**TASK BRIEF**
Restate each entry word for word, leaving nothing out.

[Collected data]

####

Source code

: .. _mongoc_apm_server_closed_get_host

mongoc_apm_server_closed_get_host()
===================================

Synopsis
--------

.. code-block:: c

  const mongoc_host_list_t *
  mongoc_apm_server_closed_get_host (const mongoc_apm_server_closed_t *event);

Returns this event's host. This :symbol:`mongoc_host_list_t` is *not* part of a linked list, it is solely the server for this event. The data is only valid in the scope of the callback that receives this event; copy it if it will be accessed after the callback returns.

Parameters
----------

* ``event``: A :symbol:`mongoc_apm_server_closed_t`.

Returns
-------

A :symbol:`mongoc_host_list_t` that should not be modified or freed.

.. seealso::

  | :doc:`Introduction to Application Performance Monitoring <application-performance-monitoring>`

####

**REPLY TO THE TASK**
Source code

: .. _mongoc_apm_server_closed_get_host

mongoc_apm_server_closed_get_host()
===================================

Synopsis
--------

.. code-block:: c

  const mongoc_host_list_t *
  mongoc_apm_server_closed_get_host (const mongoc_apm_server_closed_t *event);

Returns this event's host. This :symbol:`mongoc_host_list_t` is *not* part of a linked list, it is solely the server for this event. The data is only valid in the scope of the callback that receives this event; copy it if it will be accessed after the callback returns.

Parameters
----------

* ``event``: A :symbol:`mongoc_apm_server_closed_t`.

Returns
-------

A :symbol:`mongoc_host_list_t` that should not be modified or freed.

.. seealso::

  | :doc:`Introduction to Application Performance Monitoring <application-performance-monitoring>`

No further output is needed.